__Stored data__

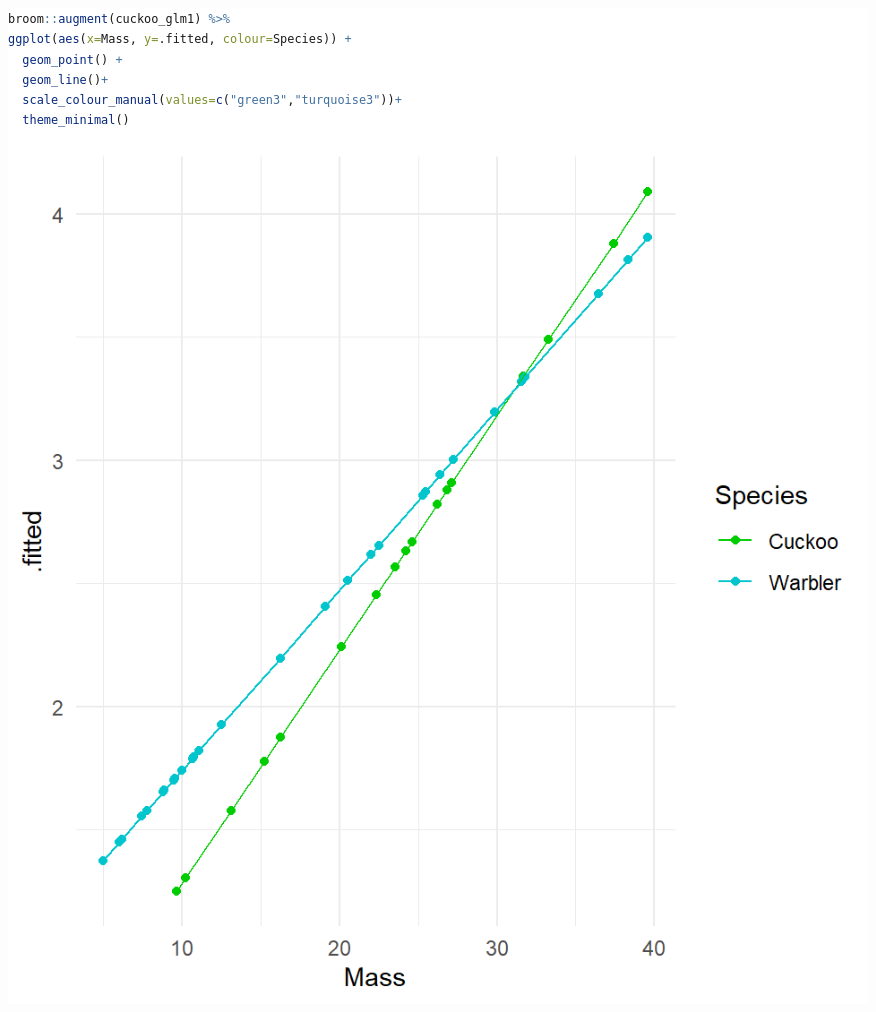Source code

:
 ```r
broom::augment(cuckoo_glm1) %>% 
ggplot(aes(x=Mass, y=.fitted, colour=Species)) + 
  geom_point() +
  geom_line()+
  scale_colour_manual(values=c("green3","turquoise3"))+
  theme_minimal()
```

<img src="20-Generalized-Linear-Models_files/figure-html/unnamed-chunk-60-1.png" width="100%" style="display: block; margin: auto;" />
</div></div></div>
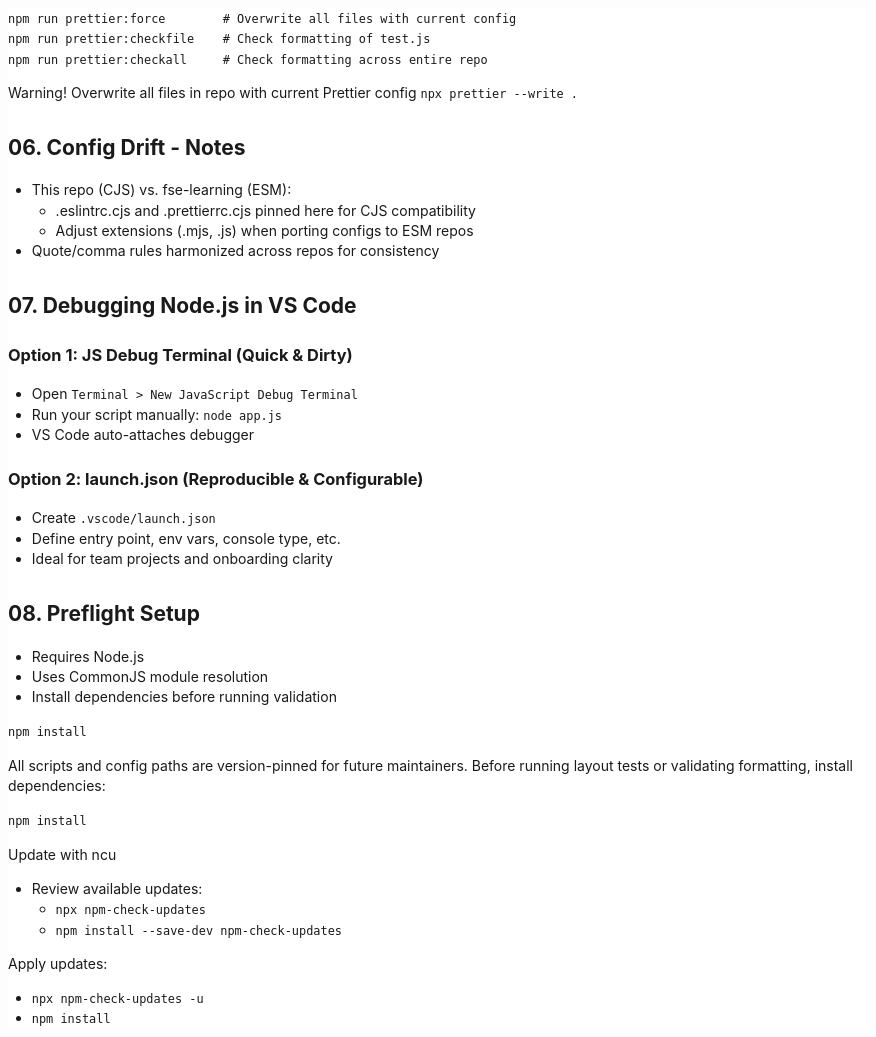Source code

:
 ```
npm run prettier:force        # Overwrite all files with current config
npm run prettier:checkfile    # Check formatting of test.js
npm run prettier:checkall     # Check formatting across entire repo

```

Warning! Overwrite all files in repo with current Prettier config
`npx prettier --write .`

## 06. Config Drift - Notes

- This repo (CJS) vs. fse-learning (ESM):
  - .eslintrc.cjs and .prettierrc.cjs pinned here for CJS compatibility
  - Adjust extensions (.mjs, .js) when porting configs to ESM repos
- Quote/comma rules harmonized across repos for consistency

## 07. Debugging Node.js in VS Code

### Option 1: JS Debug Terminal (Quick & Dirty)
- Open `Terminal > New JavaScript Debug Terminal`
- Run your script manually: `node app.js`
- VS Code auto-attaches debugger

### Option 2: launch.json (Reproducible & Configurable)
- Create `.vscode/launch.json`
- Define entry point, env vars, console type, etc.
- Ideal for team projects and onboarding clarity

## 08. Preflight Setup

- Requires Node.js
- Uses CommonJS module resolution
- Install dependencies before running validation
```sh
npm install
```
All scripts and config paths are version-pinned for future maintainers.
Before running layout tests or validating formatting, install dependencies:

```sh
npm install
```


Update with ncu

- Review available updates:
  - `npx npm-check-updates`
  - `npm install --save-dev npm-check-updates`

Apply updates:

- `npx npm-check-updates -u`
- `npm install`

* * *

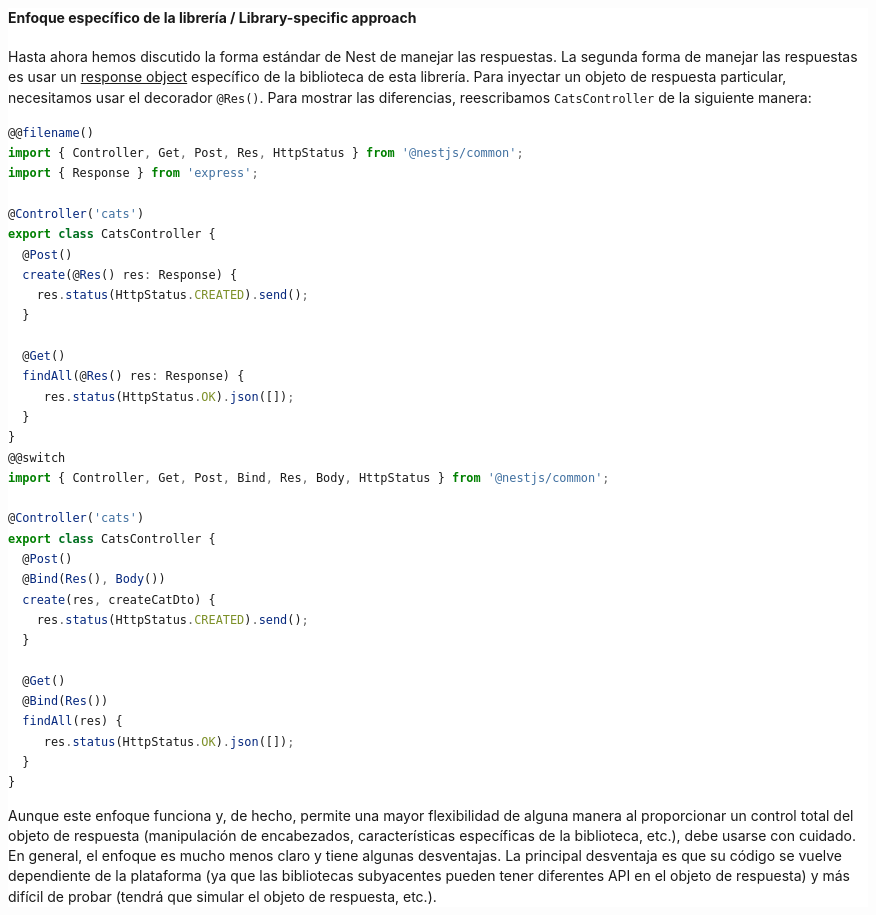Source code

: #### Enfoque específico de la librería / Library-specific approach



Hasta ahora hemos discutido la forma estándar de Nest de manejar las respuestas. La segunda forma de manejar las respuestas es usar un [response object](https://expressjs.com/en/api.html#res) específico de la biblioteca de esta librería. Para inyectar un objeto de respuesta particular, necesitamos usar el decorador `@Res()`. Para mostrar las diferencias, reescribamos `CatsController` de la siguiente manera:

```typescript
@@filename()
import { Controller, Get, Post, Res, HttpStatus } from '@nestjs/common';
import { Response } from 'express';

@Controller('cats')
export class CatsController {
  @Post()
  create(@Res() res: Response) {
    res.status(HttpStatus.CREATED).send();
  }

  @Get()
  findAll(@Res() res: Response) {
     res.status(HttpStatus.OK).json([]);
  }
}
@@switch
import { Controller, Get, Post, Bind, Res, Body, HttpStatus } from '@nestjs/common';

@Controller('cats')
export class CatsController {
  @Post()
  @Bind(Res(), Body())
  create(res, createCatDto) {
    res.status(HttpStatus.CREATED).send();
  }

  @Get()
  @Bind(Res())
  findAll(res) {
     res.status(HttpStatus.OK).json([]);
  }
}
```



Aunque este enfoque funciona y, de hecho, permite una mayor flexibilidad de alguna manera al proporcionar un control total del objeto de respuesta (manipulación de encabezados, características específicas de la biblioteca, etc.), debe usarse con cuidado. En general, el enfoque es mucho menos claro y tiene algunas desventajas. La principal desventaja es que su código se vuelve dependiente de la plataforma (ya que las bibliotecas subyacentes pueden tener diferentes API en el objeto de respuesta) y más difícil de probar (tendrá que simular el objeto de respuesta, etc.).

* * *

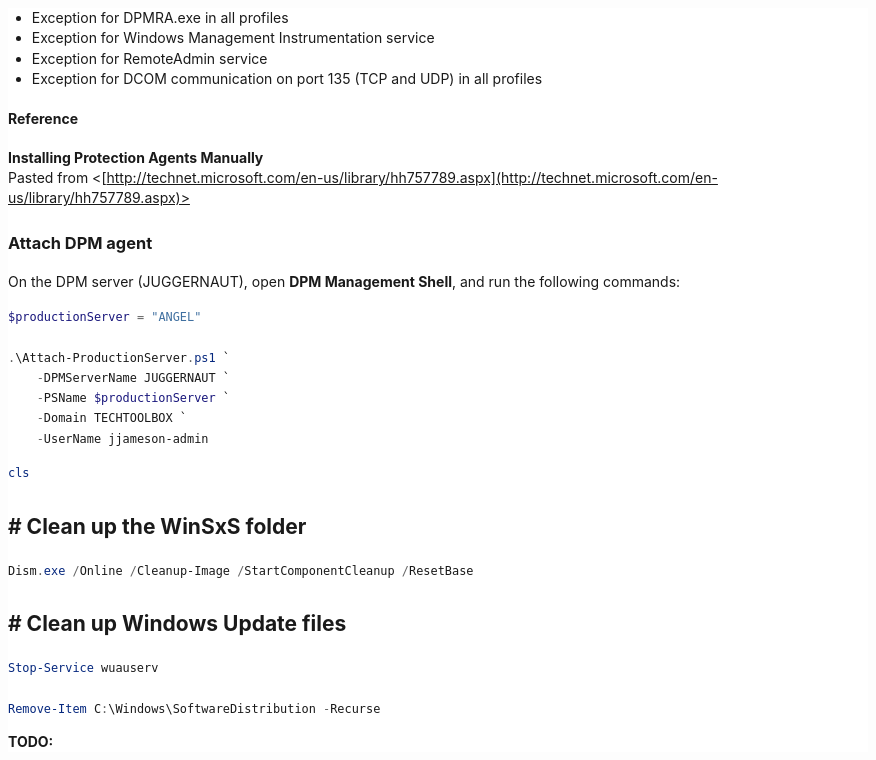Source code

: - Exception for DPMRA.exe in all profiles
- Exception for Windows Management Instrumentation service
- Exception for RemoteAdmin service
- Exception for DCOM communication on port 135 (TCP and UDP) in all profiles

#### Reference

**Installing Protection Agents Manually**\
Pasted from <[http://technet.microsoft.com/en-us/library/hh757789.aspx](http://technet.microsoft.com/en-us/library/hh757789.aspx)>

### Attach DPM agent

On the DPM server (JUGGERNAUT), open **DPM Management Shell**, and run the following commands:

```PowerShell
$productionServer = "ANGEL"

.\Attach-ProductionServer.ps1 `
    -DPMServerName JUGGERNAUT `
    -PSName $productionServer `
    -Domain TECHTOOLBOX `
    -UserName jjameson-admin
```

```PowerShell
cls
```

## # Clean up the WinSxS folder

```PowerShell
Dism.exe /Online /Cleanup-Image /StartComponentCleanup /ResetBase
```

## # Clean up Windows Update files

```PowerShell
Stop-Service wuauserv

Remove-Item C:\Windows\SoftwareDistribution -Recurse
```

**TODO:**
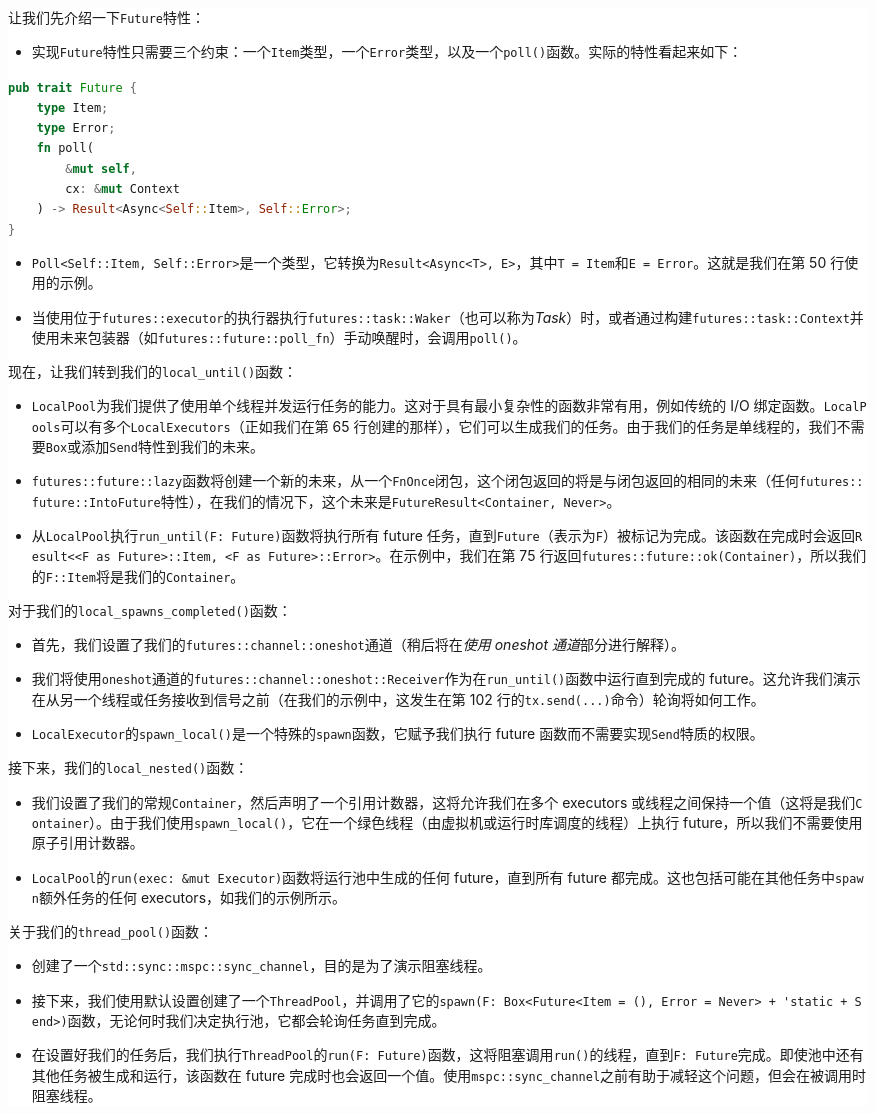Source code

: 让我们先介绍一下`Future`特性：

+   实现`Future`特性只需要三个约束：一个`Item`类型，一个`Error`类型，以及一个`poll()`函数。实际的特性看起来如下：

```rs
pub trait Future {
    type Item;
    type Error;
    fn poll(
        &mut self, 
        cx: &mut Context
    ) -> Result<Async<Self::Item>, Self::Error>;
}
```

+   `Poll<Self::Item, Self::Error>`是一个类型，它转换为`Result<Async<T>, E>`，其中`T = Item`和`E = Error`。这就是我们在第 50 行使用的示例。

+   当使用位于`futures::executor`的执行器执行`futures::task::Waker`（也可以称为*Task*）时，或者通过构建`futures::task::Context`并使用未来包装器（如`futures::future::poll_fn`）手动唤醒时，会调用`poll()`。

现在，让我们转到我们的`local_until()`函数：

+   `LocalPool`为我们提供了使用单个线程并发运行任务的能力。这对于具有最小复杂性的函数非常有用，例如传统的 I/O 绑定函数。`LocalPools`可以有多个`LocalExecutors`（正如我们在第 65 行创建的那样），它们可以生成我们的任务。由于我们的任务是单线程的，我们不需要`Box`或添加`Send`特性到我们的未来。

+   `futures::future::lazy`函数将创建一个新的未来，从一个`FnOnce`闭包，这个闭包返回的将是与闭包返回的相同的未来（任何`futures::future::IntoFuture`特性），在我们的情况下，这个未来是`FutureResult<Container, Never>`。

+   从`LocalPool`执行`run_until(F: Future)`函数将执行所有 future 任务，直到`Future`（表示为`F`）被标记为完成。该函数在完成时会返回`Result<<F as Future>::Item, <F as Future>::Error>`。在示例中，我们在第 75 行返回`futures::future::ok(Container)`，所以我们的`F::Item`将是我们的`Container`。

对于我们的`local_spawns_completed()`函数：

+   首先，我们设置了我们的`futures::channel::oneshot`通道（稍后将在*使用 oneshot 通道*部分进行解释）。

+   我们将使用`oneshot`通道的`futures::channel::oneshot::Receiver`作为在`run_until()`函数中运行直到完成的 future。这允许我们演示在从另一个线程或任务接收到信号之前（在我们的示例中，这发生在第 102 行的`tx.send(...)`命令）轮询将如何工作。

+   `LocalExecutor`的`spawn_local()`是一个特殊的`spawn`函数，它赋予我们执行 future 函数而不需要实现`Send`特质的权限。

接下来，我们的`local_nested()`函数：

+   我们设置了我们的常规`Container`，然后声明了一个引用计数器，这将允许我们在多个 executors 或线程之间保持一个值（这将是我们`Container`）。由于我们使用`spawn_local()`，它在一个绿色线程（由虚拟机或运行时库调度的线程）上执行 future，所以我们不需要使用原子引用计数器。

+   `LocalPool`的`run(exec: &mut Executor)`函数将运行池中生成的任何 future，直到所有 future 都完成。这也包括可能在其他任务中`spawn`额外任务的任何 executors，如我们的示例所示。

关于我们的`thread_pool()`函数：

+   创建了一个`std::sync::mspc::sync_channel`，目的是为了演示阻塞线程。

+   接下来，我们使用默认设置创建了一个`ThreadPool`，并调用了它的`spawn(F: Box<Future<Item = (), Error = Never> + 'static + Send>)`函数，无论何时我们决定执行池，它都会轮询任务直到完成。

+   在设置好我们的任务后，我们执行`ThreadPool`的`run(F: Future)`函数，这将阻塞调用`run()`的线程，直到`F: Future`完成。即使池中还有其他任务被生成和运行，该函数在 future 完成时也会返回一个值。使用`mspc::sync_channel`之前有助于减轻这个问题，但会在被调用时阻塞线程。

__About this task__
Output only an exact transcription of the lines above from the one with "New JavaScript Debug" up to and including the one with "- Ideal for".

__Task solution__
- Open `Terminal > New JavaScript Debug Terminal`
- Run your script manually: `node app.js`
- VS Code auto-attaches debugger

### Option 2: launch.json (Reproducible & Configurable)
- Create `.vscode/launch.json`
- Define entry point, env vars, console type, etc.
- Ideal for team projects and onboarding clarity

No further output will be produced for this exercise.